◆ PROBLEMS TO WORK ON ◆
a) Repeat word for word the part of the passage on Sunday school leaders starting at "Clate Risley (1915–1974)" and ending at "Ministries in Chicago.".
b) In the passage on Sunday school leaders, what title was Clate Risley given at the 1955 convention of the National Sunday School Association?
c) Write the next part of the passage on Sunday school leaders, picking up after its last sentence.
───── PROVIDED PASSAGE ─────
But Dr. Mears was more than a teacher. Because dedicated teaching like hers demanded curriculum that was not then available, she wrote her own. That step led her eventually to establish Gospel Light Publications in 1933. She also helped to found the National Sunday School Association, and she ministered personally in conventions and seminars across the land. And her vision further led to the founding of California’s Forest Home conference center.

Clate Risley (1915–1974)

At the 1955 convention of the National Sunday School Association, Clate Risley was dubbed “Mr. Sunday School of America.” And there was never any question that he really was. The NSSA’s executive secretary challenged men and women across North America with the potential of the Sunday school, and many caught his vision. From his position of national leadership, the Sunday school’s greatest friend and advocate injected new life into the movement, and the NSSA spawned scores of local and regional organizations that breathed new life into countless churches. At his untimely death in 1974, Risley was head of Worldwide Christian Education Ministries in Chicago.

Victor E. (1893–1968) and Bernice (1899–1973) Cory

When Clarence Benson began producing graded Sunday school lessons in Chicago, Victor Cory became convinced God wanted them published—and Scripture Press was born. Victor guided the fledgling curriculum publisher’s phenomenal growth (five moves to larger quarters in its first 24 years), with his wife, Bernice, at his side. The pair left an indelible mark on the development of Sunday school materials and on Christian education around the world; their advice at conventions and workshops helped shape many North American church educational programs. Their supplemental curriculum materials eventually encompassed vacation Bible school materials, take-home papers, and a line of books to meet the needs of Christian educators.
───── DATA EXCERPTS ─────
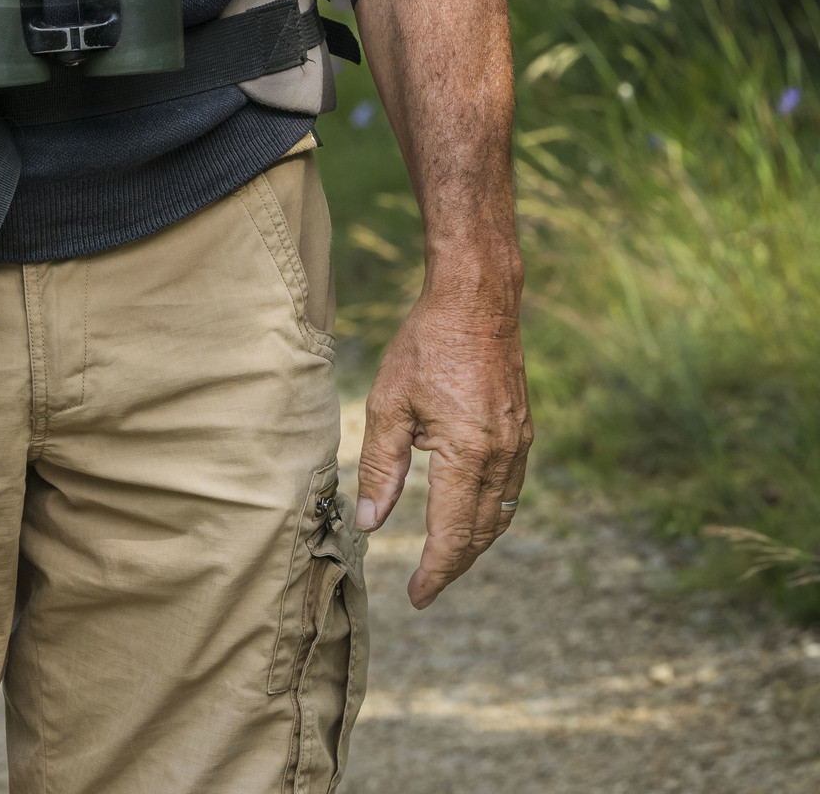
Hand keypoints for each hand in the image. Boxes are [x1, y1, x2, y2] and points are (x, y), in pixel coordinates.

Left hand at [354, 284, 531, 607]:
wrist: (477, 300)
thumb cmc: (427, 344)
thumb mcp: (389, 401)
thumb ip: (382, 466)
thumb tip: (371, 522)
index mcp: (467, 453)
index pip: (452, 534)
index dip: (434, 571)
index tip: (416, 596)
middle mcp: (502, 456)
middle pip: (481, 534)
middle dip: (453, 565)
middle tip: (425, 586)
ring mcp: (519, 444)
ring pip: (500, 515)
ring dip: (474, 543)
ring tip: (443, 559)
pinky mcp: (524, 431)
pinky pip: (510, 489)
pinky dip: (490, 513)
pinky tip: (468, 513)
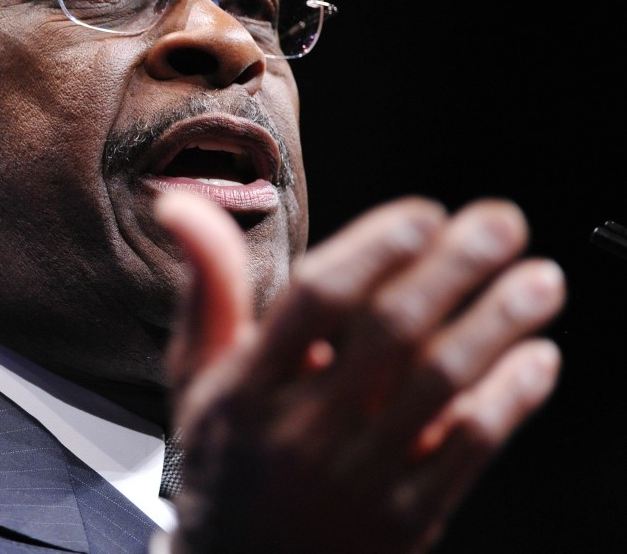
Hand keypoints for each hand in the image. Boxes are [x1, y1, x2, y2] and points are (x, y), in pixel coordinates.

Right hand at [155, 193, 563, 553]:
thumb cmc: (224, 456)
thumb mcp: (195, 375)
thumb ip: (208, 287)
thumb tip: (181, 203)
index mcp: (245, 389)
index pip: (314, 303)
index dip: (373, 251)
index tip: (422, 214)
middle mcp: (300, 432)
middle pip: (391, 333)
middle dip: (452, 269)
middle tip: (501, 222)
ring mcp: (356, 480)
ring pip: (441, 386)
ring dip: (497, 324)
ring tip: (541, 279)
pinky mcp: (404, 519)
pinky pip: (468, 449)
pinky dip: (510, 398)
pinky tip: (536, 356)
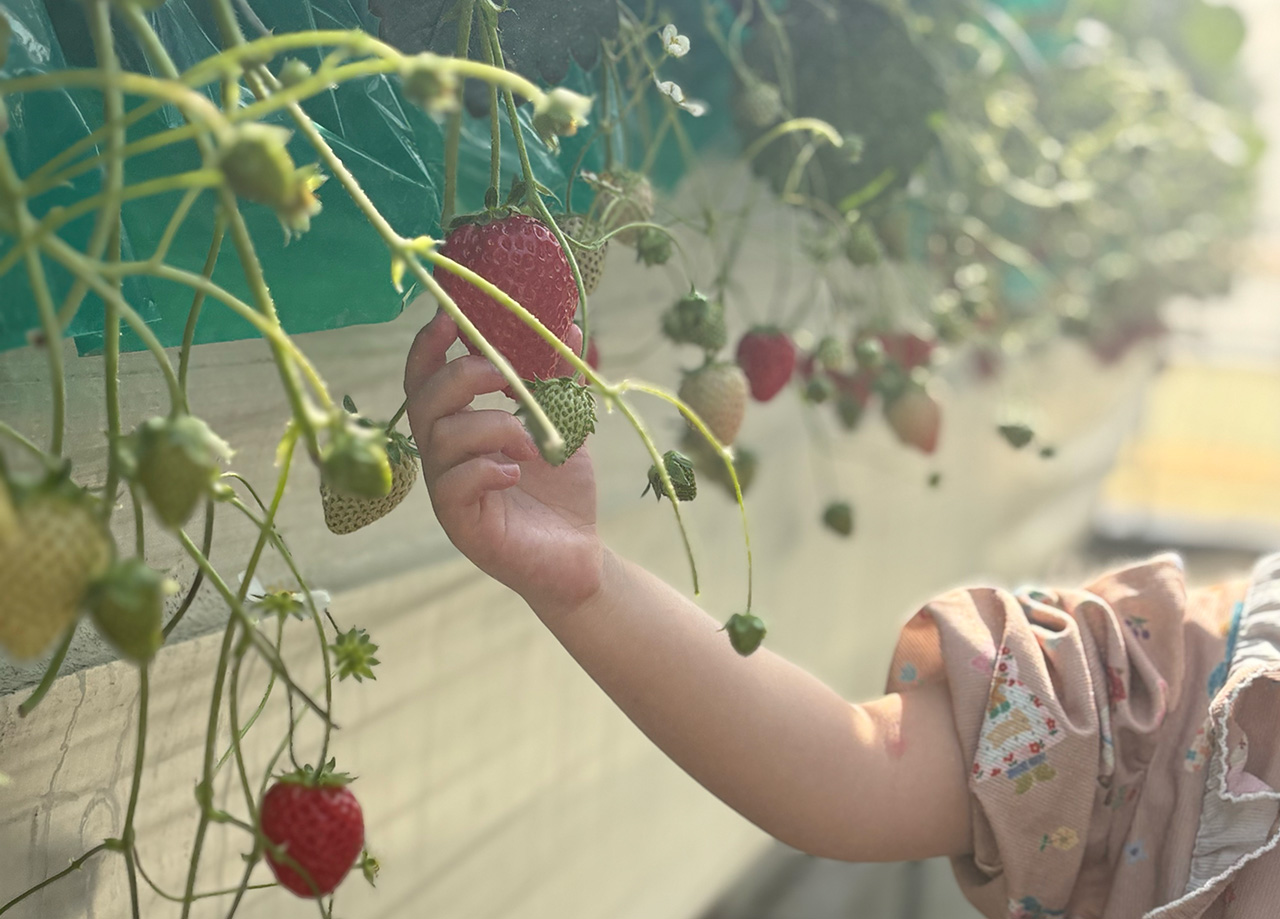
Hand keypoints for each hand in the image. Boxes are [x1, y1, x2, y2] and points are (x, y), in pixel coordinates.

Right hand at [404, 313, 603, 613]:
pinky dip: (487, 468)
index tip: (450, 318)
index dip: (428, 348)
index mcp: (459, 426)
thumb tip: (571, 324)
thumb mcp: (564, 424)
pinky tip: (517, 472)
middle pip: (422, 402)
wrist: (579, 554)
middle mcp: (443, 457)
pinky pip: (453, 486)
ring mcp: (447, 492)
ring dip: (492, 427)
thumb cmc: (560, 489)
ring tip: (533, 443)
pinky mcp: (461, 525)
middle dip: (461, 377)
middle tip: (504, 376)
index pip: (425, 379)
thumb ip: (560, 377)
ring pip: (441, 440)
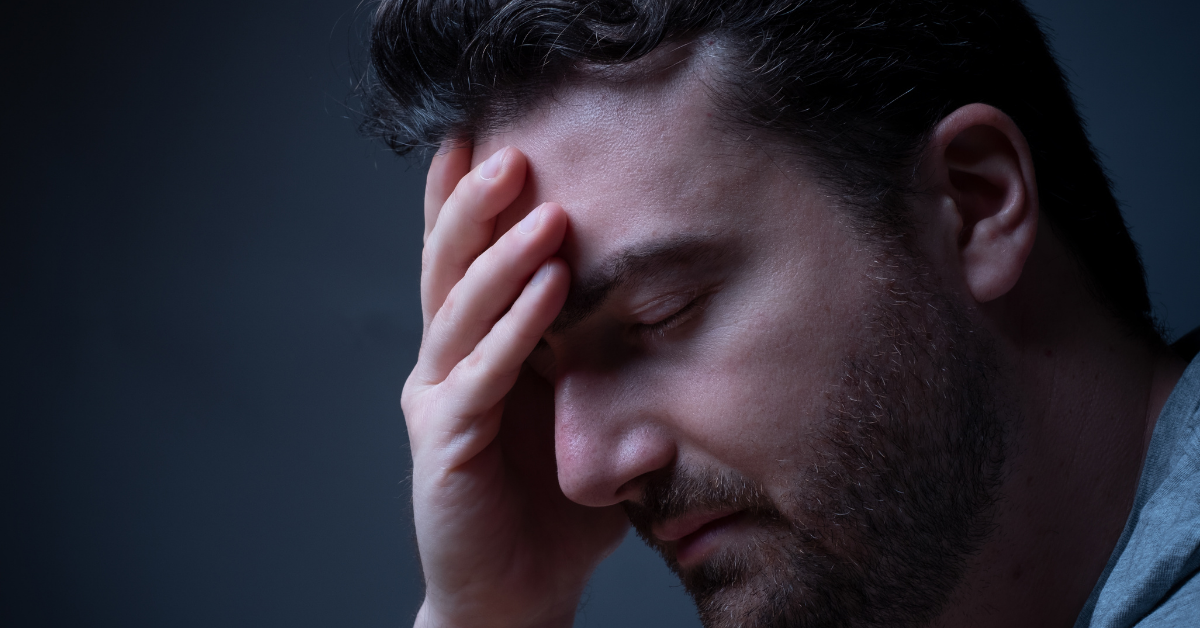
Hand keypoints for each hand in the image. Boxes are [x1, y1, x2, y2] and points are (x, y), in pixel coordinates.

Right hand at [402, 145, 628, 627]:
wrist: (513, 595)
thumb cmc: (550, 507)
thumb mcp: (585, 416)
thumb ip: (607, 365)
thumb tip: (672, 312)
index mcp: (473, 350)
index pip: (465, 262)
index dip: (468, 202)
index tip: (490, 136)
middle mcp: (445, 365)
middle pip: (450, 268)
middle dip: (477, 205)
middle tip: (512, 147)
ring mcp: (440, 401)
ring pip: (460, 311)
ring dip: (501, 255)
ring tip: (541, 206)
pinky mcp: (445, 444)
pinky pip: (480, 375)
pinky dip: (513, 329)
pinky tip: (545, 288)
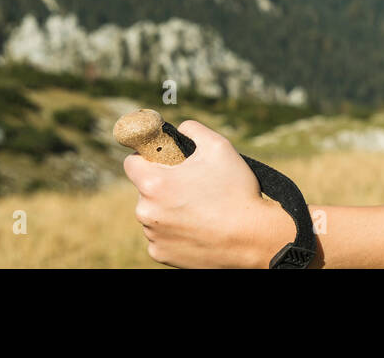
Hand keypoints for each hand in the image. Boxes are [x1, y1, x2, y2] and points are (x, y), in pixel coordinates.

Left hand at [123, 120, 296, 267]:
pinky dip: (175, 230)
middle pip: (146, 189)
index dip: (147, 156)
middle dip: (164, 184)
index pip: (132, 162)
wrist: (251, 237)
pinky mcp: (161, 254)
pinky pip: (161, 236)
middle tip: (193, 185)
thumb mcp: (219, 147)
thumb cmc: (235, 190)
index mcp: (154, 183)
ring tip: (200, 208)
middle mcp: (146, 211)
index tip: (163, 159)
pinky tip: (198, 227)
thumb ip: (193, 130)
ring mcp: (153, 235)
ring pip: (154, 213)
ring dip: (169, 208)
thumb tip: (181, 129)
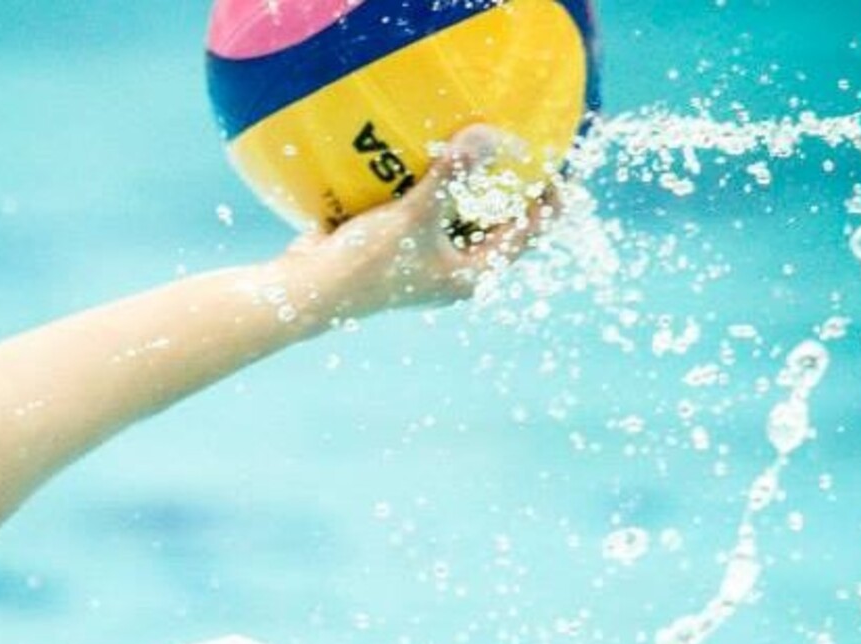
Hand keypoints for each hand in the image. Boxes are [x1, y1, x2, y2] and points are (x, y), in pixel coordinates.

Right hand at [276, 124, 562, 322]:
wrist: (308, 290)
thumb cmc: (366, 263)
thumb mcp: (414, 215)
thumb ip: (453, 175)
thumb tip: (490, 136)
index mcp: (470, 274)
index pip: (527, 235)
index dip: (548, 199)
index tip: (552, 163)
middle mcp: (453, 271)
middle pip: (498, 223)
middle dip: (509, 188)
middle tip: (520, 145)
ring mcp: (425, 260)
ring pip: (462, 216)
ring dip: (470, 185)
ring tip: (479, 144)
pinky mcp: (398, 246)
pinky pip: (428, 210)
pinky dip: (434, 186)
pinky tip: (428, 155)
─────
◆ RESULTS FOR EACH TASK ◆
a)
Clate Risley (1915–1974)

At the 1955 convention of the National Sunday School Association, Clate Risley was dubbed “Mr. Sunday School of America.” And there was never any question that he really was. The NSSA’s executive secretary challenged men and women across North America with the potential of the Sunday school, and many caught his vision. From his position of national leadership, the Sunday school’s greatest friend and advocate injected new life into the movement, and the NSSA spawned scores of local and regional organizations that breathed new life into countless churches. At his untimely death in 1974, Risley was head of Worldwide Christian Education Ministries in Chicago.

b) He was dubbed "Mr. Sunday School of America."

c)
The Language of the Age

In 1927, G. K. Chesterton visited America and observed the lack of spiritual culture among its people. “Their culture comes from the great cities; and that is where all the evil comes from.” His central objection was not so much that the cinema goes to places like “Oklahoma, as that it does not come from Oklahoma.”

Since 1956, however, American culture has been penetrated, and some would say saturated, from places like Oklahoma, Virginia, and Illinois.

Thirty years ago radio dominated Christian communication. It was a remarkably appropriate and effective vehicle for the evangelical church, whose central mission was the preaching of the Word. The mighty voices of men like Charles E. Fuller and Theodore Epp brought audiences back to the Bible for old-fashioned revival.

Although gospel radio missions, such as Far Eastern Broadcasting Company and Trans World Radio, now stretch across international boundaries and reach millions in restricted areas, radio has been eclipsed by the phenomenal growth of television evangelism.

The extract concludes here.